Однако здесь нам ничуть бы не помогло, если бы одно объективное определение переходило в другое. Если допустить, что представление красного переходит в представление голубого, или высокий звук – в низкий, то это голубое и этот низкий звук настолько же чужды представлению Я (которое должно возникнуть), как представления красного и высокого звука. Следовательно, таким изменением ничего бы не достигалось.

Или если бы мы захотели сказать, что объективные представления должны совершенно оставить свой вид, чтобы вместо не Я представить скорее Я, то это, даже независимо от вопроса о возможности, было бы совсем несообразным с проблемою. Ведь мы видели, что чистое Я есть противоречие, и поэтому упомянутое требование означает не что другое, как то, что представления из вида представимого (Vorstellbaren) должны перейти в вид непредставимого и нелепого.

Так как Я необходимо относится к многообразию таких объектов, которые суть не Я, то эти объективные представления должны оставаться в своем собственном виде, потому что иначе для Я снова пропал бы пункт отношения.

Если же мы оставим им их качество, то их изменение может относиться только к количеству представливания.

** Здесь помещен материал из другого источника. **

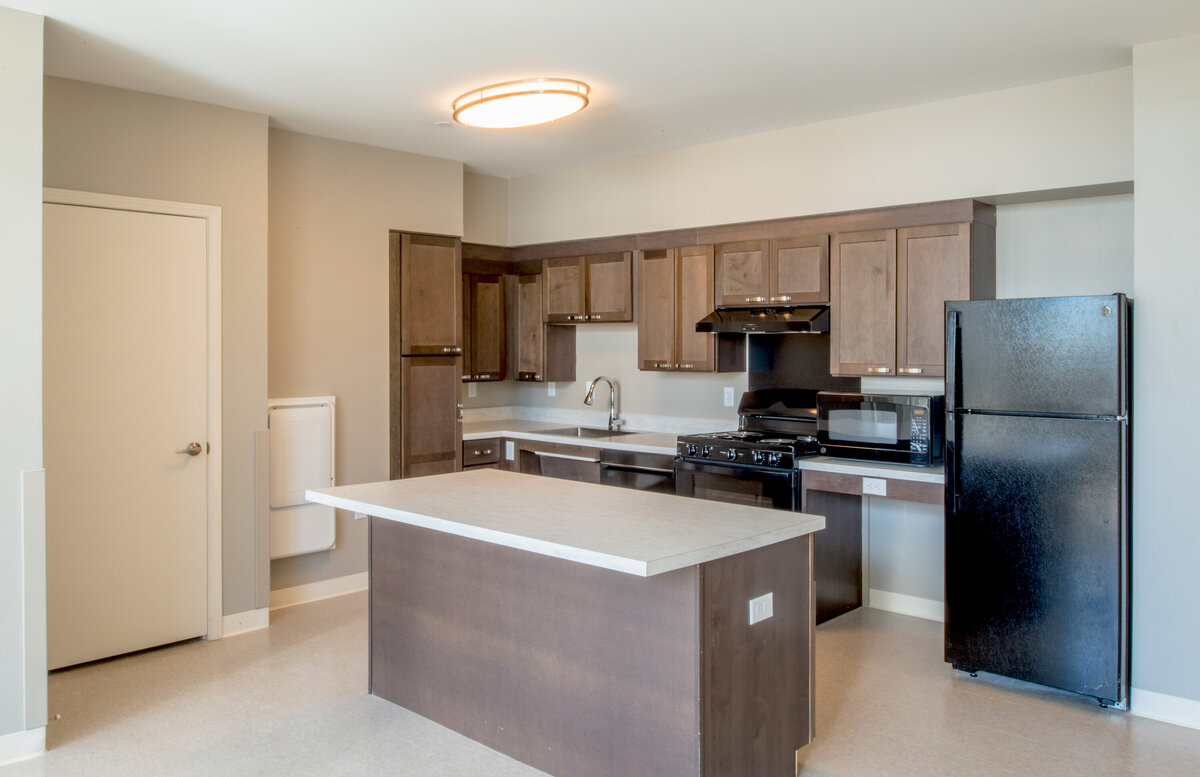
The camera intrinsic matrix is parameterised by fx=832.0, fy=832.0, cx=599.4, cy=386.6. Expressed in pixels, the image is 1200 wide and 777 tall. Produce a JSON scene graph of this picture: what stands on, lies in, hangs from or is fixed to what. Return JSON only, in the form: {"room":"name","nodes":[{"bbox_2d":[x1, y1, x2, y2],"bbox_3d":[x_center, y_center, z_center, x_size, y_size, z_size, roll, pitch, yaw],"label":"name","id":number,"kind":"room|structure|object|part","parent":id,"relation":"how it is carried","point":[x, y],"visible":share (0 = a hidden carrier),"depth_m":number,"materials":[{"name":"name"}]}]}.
{"room":"kitchen","nodes":[
{"label":"kitchen","id":0,"kind":"room"},
{"bbox_2d":[0,2,45,767],"bbox_3d":[-3.053,-0.011,2.056,0.239,2.733,3.001,1,1,43],"label":"left wall","id":1,"kind":"structure","parent":0,"point":[3,181],"depth_m":2.95,"materials":[{"name":"paint"}]},
{"bbox_2d":[0,727,46,769],"bbox_3d":[-2.965,1.306,2.004,0.016,0.104,2.723,1,1,43],"label":"baseboard","id":2,"kind":"structure","parent":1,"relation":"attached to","point":[1,743],"depth_m":2.98,"materials":[{"name":"white paint"}]},
{"bbox_2d":[35,76,274,637],"bbox_3d":[-2.256,-0.070,4.035,0.145,2.739,1.273,1,1,43],"label":"door wall","id":3,"kind":"structure","parent":0,"point":[223,112],"depth_m":4.25,"materials":[{"name":"beige paint"}]},
{"bbox_2d":[44,199,211,669],"bbox_3d":[-2.238,0.252,3.920,0.095,2.047,0.754,1,1,43],"label":"door","id":4,"kind":"structure","parent":3,"relation":"in","point":[186,232],"depth_m":3.95,"materials":[{"name":"paint"}]},
{"bbox_3d":[-2.018,0.316,4.105,0.122,0.064,0.125,1,1,43],"label":"door handle","id":5,"kind":"part","parent":4,"relation":"part of","materials":[{"name":"metal"}]},
{"bbox_2d":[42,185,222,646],"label":"door frame","id":6,"kind":"structure","parent":3,"relation":"attached to","point":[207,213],"depth_m":4.17,"materials":[{"name":"white paint"}]},
{"bbox_2d":[220,606,270,637],"bbox_3d":[-1.878,1.236,4.376,0.015,0.107,0.248,1,1,43],"label":"baseboard","id":7,"kind":"structure","parent":3,"relation":"attached to","point":[246,618],"depth_m":4.37,"materials":[{"name":"white paint"}]},
{"bbox_2d":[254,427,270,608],"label":"wall trim","id":8,"kind":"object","parent":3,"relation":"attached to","point":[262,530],"visible":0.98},
{"bbox_2d":[267,129,469,608],"bbox_3d":[-1.481,-0.104,5.240,0.150,2.745,1.526,1,1,43],"label":"wall","id":9,"kind":"structure","parent":0,"point":[344,401],"depth_m":5.01,"materials":[{"name":"beige paint"}]},
{"bbox_2d":[269,394,336,557],"bbox_3d":[-1.736,0.517,4.819,0.069,0.900,0.442,1,1,43],"label":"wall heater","id":10,"kind":"object","parent":9,"relation":"in","point":[320,408],"visible":0.73,"depth_m":4.82,"materials":[{"name":"white"}]},
{"bbox_2d":[271,572,368,609],"bbox_3d":[-1.610,1.214,5.012,0.015,0.105,1.174,1,1,43],"label":"baseboard","id":11,"kind":"structure","parent":9,"relation":"attached to","point":[330,581],"depth_m":4.95,"materials":[{"name":"white paint"}]},
{"bbox_2d":[388,230,465,478],"bbox_3d":[-1.235,0.140,5.511,0.564,2.231,0.497,1,1,43],"label":"pantry cabinet","id":12,"kind":"object","parent":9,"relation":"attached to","point":[452,269],"visible":0.63,"depth_m":5.29,"materials":[{"name":"brown wood"}]},
{"bbox_2d":[0,591,1199,776],"bbox_3d":[-0.103,1.396,1.780,7.416,0.101,6.930,1,1,43],"label":"floor","id":13,"kind":"structure","parent":0,"point":[309,644],"depth_m":3.28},
{"bbox_2d":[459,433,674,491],"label":"base cabinet","id":14,"kind":"object","parent":13,"relation":"on","point":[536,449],"visible":0.12,"depth_m":5.46,"materials":[{"name":"brown wood"}]},
{"bbox_2d":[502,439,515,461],"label":"wall outlet","id":15,"kind":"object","parent":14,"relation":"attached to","point":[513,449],"visible":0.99,"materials":[{"name":"white plastic"}]},
{"bbox_2d":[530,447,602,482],"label":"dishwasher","id":16,"kind":"object","parent":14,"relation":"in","point":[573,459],"visible":0.26,"depth_m":5.40,"materials":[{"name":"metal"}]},
{"bbox_2d":[462,406,720,456],"bbox_3d":[-0.139,0.289,5.715,2.392,0.130,0.868,1,1,43],"label":"countertop","id":17,"kind":"structure","parent":14,"relation":"on","point":[550,438],"depth_m":5.73,"materials":[{"name":"white stone"}]},
{"bbox_2d":[536,424,640,439],"bbox_3d":[-0.065,0.403,5.740,0.664,0.181,0.507,1,1,43],"label":"sink","id":18,"kind":"object","parent":17,"relation":"in","point":[584,428],"visible":0.35,"depth_m":5.90,"materials":[{"name":"silver metal"}]},
{"bbox_2d":[583,376,621,431],"bbox_3d":[0.013,0.116,5.787,0.160,0.386,0.246,1,1,43],"label":"faucet","id":19,"kind":"object","parent":17,"relation":"on","point":[589,394],"visible":1,"depth_m":5.83,"materials":[{"name":"silver metal"}]},
{"bbox_2d":[348,513,817,776],"bbox_3d":[-0.200,0.902,3.234,1.919,0.855,0.886,1,1,43],"label":"kitchen island","id":20,"kind":"object","parent":13,"relation":"on","point":[719,613],"visible":0.9,"depth_m":2.83,"materials":[{"name":"brown wood"}]},
{"bbox_2d":[305,470,821,579],"bbox_3d":[-0.224,0.491,3.364,1.890,0.043,1.016,1,1,43],"label":"island countertop","id":21,"kind":"structure","parent":20,"relation":"on","point":[436,477],"depth_m":3.00,"materials":[{"name":"white stone"}]},
{"bbox_2d":[748,592,774,625],"bbox_3d":[0.524,0.724,2.693,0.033,0.085,0.122,1,1,43],"label":"socket","id":22,"kind":"object","parent":20,"relation":"attached to","point":[758,600],"visible":0.98,"depth_m":2.69,"materials":[{"name":"white plastic"}]},
{"bbox_2d":[597,448,673,492],"bbox_3d":[0.392,0.820,5.247,0.596,0.850,0.650,1,1,43],"label":"dishwasher","id":23,"kind":"object","parent":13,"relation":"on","point":[624,468],"visible":0.25,"depth_m":5.05,"materials":[{"name":"metal"}]},
{"bbox_2d":[675,390,821,511],"bbox_3d":[0.926,0.653,4.818,0.789,1.211,0.728,1,1,43],"label":"gas range","id":24,"kind":"object","parent":13,"relation":"on","point":[721,445],"visible":0.45,"depth_m":4.68,"materials":[{"name":"black metal"}]},
{"bbox_2d":[802,463,942,627],"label":"counter","id":25,"kind":"object","parent":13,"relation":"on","point":[832,486],"visible":0.47,"depth_m":4.47,"materials":[{"name":"brown wood"}]},
{"bbox_2d":[799,455,946,484],"bbox_3d":[1.558,0.413,4.336,0.802,0.041,0.695,1,1,43],"label":"countertop","id":26,"kind":"structure","parent":25,"relation":"on","point":[839,465],"depth_m":4.13,"materials":[{"name":"stone"}]},
{"bbox_2d":[815,390,943,466],"bbox_3d":[1.504,0.208,4.412,0.595,0.348,0.407,1,1,43],"label":"microwave","id":27,"kind":"object","parent":26,"relation":"on","point":[872,417],"visible":0.91,"depth_m":4.24,"materials":[{"name":"black metal"}]},
{"bbox_2d":[861,476,887,496],"bbox_3d":[1.380,0.500,4.181,0.133,0.079,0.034,1,1,43],"label":"socket","id":28,"kind":"object","parent":25,"relation":"attached to","point":[876,484],"visible":0.99,"depth_m":4.18,"materials":[{"name":"white plastic"}]},
{"bbox_2d":[943,293,1133,710],"bbox_3d":[2.016,0.459,3.720,0.698,1.680,0.758,1,1,43],"label":"refrigerator","id":29,"kind":"object","parent":13,"relation":"on","point":[976,472],"visible":0.97,"depth_m":3.45,"materials":[{"name":"black metal"}]},
{"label":"refrigerator handle","id":30,"kind":"part","parent":29,"relation":"part of","materials":[{"name":"black metal"}]},
{"bbox_2d":[0,0,1199,177],"bbox_3d":[-0.061,-1.441,1.728,7.291,0.108,6.715,1,1,43],"label":"ceiling","id":31,"kind":"structure","parent":0,"point":[455,54],"depth_m":3.58,"materials":[{"name":"white paint"}]},
{"bbox_2d":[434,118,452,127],"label":"smoke detector","id":32,"kind":"object","parent":31,"relation":"attached to","point":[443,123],"visible":0.96,"depth_m":4.62,"materials":[{"name":"white"}]},
{"bbox_2d":[452,78,589,128],"bbox_3d":[-0.403,-1.401,4.179,0.793,0.109,0.483,1,1,43],"label":"ceiling light","id":33,"kind":"object","parent":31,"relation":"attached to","point":[476,112],"visible":0.99,"depth_m":4.03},
{"bbox_2d":[491,67,1134,619],"bbox_3d":[0.905,-0.114,5.226,4.451,2.748,0.202,1,1,43],"label":"kitchen back wall","id":34,"kind":"structure","parent":0,"point":[733,142],"depth_m":4.53,"materials":[{"name":"white paint"}]},
{"bbox_2d":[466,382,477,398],"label":"wall outlet","id":35,"kind":"object","parent":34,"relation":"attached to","point":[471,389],"visible":0.84,"depth_m":6.24,"materials":[{"name":"white plastic"}]},
{"bbox_2d":[462,265,508,382],"bbox_3d":[-0.998,-0.469,6.076,0.353,0.850,0.624,1,1,43],"label":"upper cabinet","id":36,"kind":"object","parent":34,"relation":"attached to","point":[483,350],"visible":0.54,"depth_m":6.03,"materials":[{"name":"brown wood"}]},
{"bbox_2d":[511,264,577,384],"bbox_3d":[-0.439,-0.472,6.248,0.349,0.869,0.341,1,1,43],"label":"upper cabinet","id":37,"kind":"object","parent":34,"relation":"attached to","point":[564,368],"visible":0.75,"depth_m":6.14,"materials":[{"name":"brown wood"}]},
{"bbox_2d":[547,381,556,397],"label":"wall outlet","id":38,"kind":"object","parent":34,"relation":"attached to","point":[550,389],"visible":0.88,"depth_m":6.27,"materials":[{"name":"white plastic"}]},
{"bbox_2d":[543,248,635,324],"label":"upper cabinet","id":39,"kind":"object","parent":34,"relation":"attached to","point":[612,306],"visible":0.91,"depth_m":5.76,"materials":[{"name":"brown wood"}]},
{"bbox_2d":[638,245,723,373],"bbox_3d":[0.571,-0.490,5.342,0.584,0.792,0.349,1,1,43],"label":"upper cabinet","id":40,"kind":"object","parent":34,"relation":"attached to","point":[652,271],"visible":0.87,"depth_m":5.21,"materials":[{"name":"brown wood"}]},
{"bbox_2d":[722,386,735,407],"bbox_3d":[0.818,0.065,5.285,0.080,0.129,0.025,1,1,43],"label":"wall outlet","id":41,"kind":"object","parent":34,"relation":"attached to","point":[728,403],"visible":0.98,"depth_m":5.28,"materials":[{"name":"white plastic"}]},
{"bbox_2d":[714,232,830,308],"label":"upper cabinet","id":42,"kind":"object","parent":34,"relation":"attached to","point":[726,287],"visible":0.87,"depth_m":4.81,"materials":[{"name":"brown wood"}]},
{"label":"cabinet door","id":43,"kind":"part","parent":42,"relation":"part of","materials":[{"name":"brown wood"}]},
{"bbox_2d":[695,303,830,334],"bbox_3d":[1.036,-0.399,4.938,0.772,0.144,0.491,1,1,43],"label":"range hood","id":44,"kind":"object","parent":42,"relation":"attached to","point":[719,324],"visible":0.88,"depth_m":4.76,"materials":[{"name":"black metal"}]},
{"bbox_2d":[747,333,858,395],"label":"backsplash panel","id":45,"kind":"object","parent":34,"relation":"attached to","point":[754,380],"visible":0.55,"depth_m":5.24,"materials":[{"name":"black"}]},
{"bbox_2d":[866,587,943,622],"bbox_3d":[1.894,1.223,4.472,0.892,0.102,0.017,1,1,43],"label":"baseboard","id":46,"kind":"structure","parent":34,"relation":"attached to","point":[888,593],"depth_m":4.66,"materials":[{"name":"white"}]},
{"bbox_2d":[828,211,995,378],"bbox_3d":[1.659,-0.461,4.425,0.732,0.807,0.342,1,1,43],"label":"upper cabinet","id":47,"kind":"object","parent":34,"relation":"attached to","point":[842,317],"visible":0.89,"depth_m":4.30,"materials":[{"name":"brown wood"}]},
{"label":"cabinet door","id":48,"kind":"part","parent":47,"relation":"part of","materials":[{"name":"brown wood"}]},
{"bbox_2d":[1132,19,1199,735],"bbox_3d":[3.429,-0.019,2.451,3.145,2.738,0.627,1,1,43],"label":"right wall","id":49,"kind":"structure","parent":0,"point":[1140,304],"depth_m":3.26,"materials":[{"name":"paint"}]},
{"bbox_2d":[1131,686,1199,740],"bbox_3d":[3.009,1.284,2.542,2.399,0.106,0.016,1,1,43],"label":"baseboard","id":50,"kind":"structure","parent":49,"relation":"attached to","point":[1180,715],"depth_m":3.28,"materials":[{"name":"white paint"}]},
{"label":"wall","id":51,"kind":"structure","parent":0},
{"bbox_2d":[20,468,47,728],"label":"wall trim","id":52,"kind":"object","parent":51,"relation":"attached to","point":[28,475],"visible":0.97,"depth_m":2.99,"materials":[{"name":"white plastic"}]}
]}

Однако и здесь надо остерегаться недоразумения; именно, будто может быть излишек в числе и степени представливания; ведь не может быть никакого излишка в том, что мы приняли как прямое условие Я. Следовательно, и количество представливания в известном смысле должно оставаться тем же самым.

Но в другом смысле оно все-таки должно уменьшаться; потому что если субъект должен придти к самому себе, то он, очевидно, не может оставаться таким образом заключенным в объективном, как мы это представляли себе до сих пор.

Здесь мы приходим к тому, чтобы породить новое понятие, которое было бы удовлетворительно во всех отношениях.

Если мы говорим, что объективное, как оно есть, негодно для того, чтобы входить в самосознание, потому что иначе мы представляли бы самих себя чем-то чуждым и другим: то здесь мы направляем свое внимание на то объективное, на те образы, которые предносятся представляющему, а не на то представливание, которое мы приписываем самому субъекту как деятельность. Следовательно, с первым пунктом совпадает наше требование, что изменение должно происходить в количестве представляемого, и если при этом мы можем установить неизменяемость представливания, субъективно взятого, то объясняются различные отношения, причем мы не наталкиваемся ни на какое истинное противоречие.

Следовательно, деятельность субъекта в представливании должна пребывать неуменынаемой, но его эффект, представляемый образ, должен ослабевать или совсем уничтожаться; и в этом должно проявлять свое бытие (bestehen) то, что является результатом действия нескольких взаимно противоположных представлений.

Но деятельность, продолжающаяся в то время, как ее эффект, который она приносила бы в силу своих свойств (Eigenthümlichkeit), удерживается чем-нибудь чуждым, может быть названа только именем стремления.

Поэтому, если противоположные представления объединены в одном и том же субъекте, который должен достичь самосознания, то представления превращаются (aus Vorstellungen wird) в стремление к представлению.

§37

Только что полученные мысли мы можем сейчас сравнить с опытом. Опыт учит, что наши представления затемняются, исчезают, возвращаются снова. О том состоянии, в котором они могли бы находиться, исчезая из сознания, не может ничего сказать никакой опыт, потому что мы имеем опыт лишь постольку, поскольку действительно представляем, и желание наблюдать исчезание собственных представлений было бы равносильным желанию воспринимать свое собственное засыпание. Однако куда не достигает опыт, очень часто можно проникнуть путем умозрения: и мы сейчас только что видели, что наши представления, исчезнув из сознания, превращаются в стремление к представливанию и что, как такое стремление, они продолжаются не уменьшаясь, отчего их представляемое должно снова возвратиться, коль скоро будут побеждены препятствия, которыми они стеснялись.